• Exercise goal: Locate each line in the entries below that contains the string "docs", and copy those lines.

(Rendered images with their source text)

◆ ◆ ◆ ◆ ◆ ◆ ◆

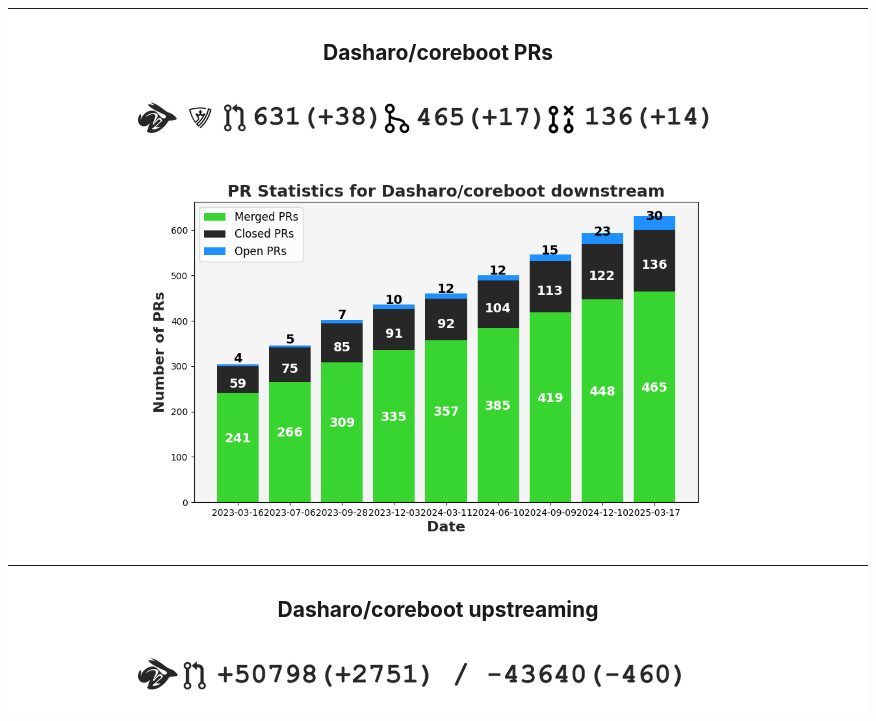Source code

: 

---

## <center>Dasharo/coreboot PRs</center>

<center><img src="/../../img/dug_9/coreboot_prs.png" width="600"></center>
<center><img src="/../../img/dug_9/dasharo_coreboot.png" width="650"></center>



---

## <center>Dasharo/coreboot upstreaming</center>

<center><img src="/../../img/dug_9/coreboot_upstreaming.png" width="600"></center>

◆ ◆ ◆ ◆ ◆ ◆ ◆

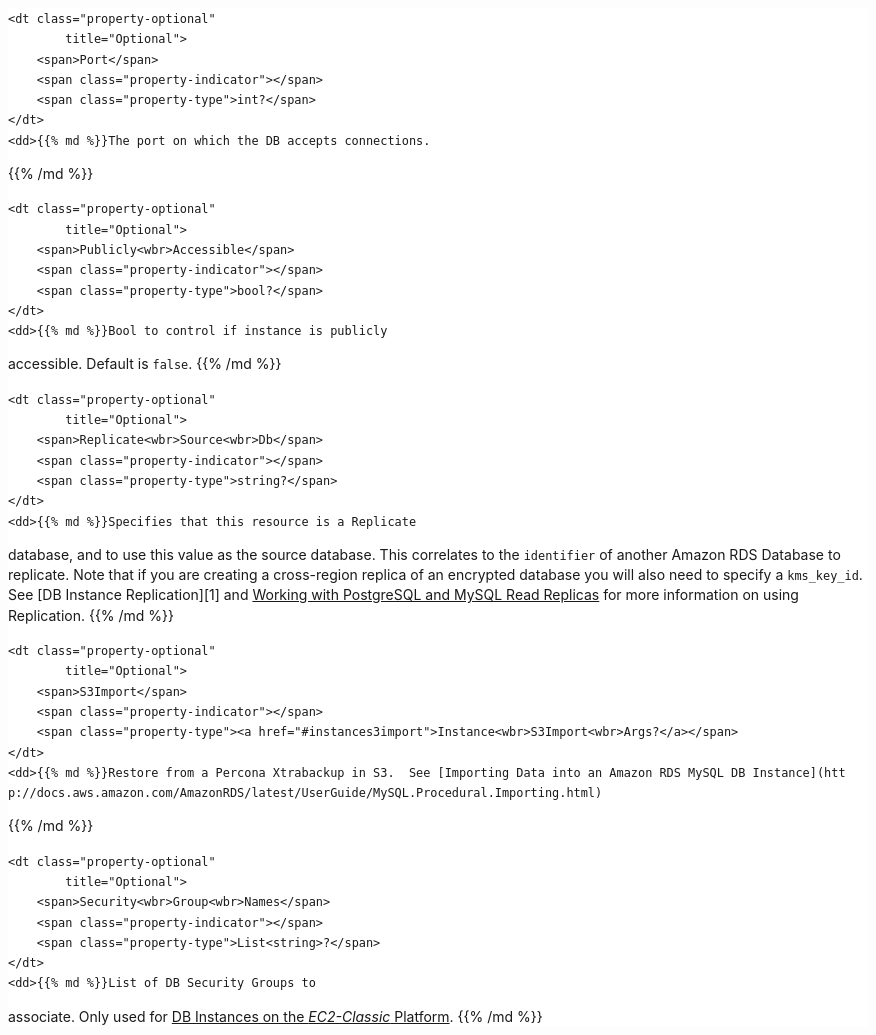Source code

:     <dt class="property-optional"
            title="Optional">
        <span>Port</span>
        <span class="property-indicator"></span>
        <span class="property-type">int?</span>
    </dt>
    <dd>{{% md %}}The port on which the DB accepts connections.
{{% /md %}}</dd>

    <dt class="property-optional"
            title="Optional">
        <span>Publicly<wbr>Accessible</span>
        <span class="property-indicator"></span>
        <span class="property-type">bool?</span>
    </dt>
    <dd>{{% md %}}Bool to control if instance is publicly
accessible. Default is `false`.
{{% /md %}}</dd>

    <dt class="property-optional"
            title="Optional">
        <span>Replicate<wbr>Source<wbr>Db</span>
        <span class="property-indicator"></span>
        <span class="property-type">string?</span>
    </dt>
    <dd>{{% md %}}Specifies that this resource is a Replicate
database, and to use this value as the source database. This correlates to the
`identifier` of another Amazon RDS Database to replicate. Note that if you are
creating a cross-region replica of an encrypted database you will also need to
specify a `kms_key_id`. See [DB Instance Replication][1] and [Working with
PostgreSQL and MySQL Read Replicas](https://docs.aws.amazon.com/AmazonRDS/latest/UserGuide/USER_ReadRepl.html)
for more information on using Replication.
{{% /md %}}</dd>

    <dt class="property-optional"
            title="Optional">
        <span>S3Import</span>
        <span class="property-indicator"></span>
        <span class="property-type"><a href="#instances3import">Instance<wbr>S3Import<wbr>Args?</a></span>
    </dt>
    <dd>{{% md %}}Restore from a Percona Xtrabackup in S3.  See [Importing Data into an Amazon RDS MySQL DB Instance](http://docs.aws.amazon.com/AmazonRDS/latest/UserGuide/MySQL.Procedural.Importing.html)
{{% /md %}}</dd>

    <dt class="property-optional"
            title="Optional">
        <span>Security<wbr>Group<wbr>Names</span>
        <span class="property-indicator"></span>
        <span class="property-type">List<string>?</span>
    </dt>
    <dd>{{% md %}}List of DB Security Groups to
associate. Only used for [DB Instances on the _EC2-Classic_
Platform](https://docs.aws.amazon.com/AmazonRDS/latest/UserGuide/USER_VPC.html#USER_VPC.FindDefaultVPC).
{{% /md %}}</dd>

◆ ◆ ◆ ◆ ◆ ◆ ◆

• Response below:
PostgreSQL and MySQL Read Replicas](https://docs.aws.amazon.com/AmazonRDS/latest/UserGuide/USER_ReadRepl.html)
    <dd>{{% md %}}Restore from a Percona Xtrabackup in S3.  See [Importing Data into an Amazon RDS MySQL DB Instance](http://docs.aws.amazon.com/AmazonRDS/latest/UserGuide/MySQL.Procedural.Importing.html)
Platform](https://docs.aws.amazon.com/AmazonRDS/latest/UserGuide/USER_VPC.html#USER_VPC.FindDefaultVPC).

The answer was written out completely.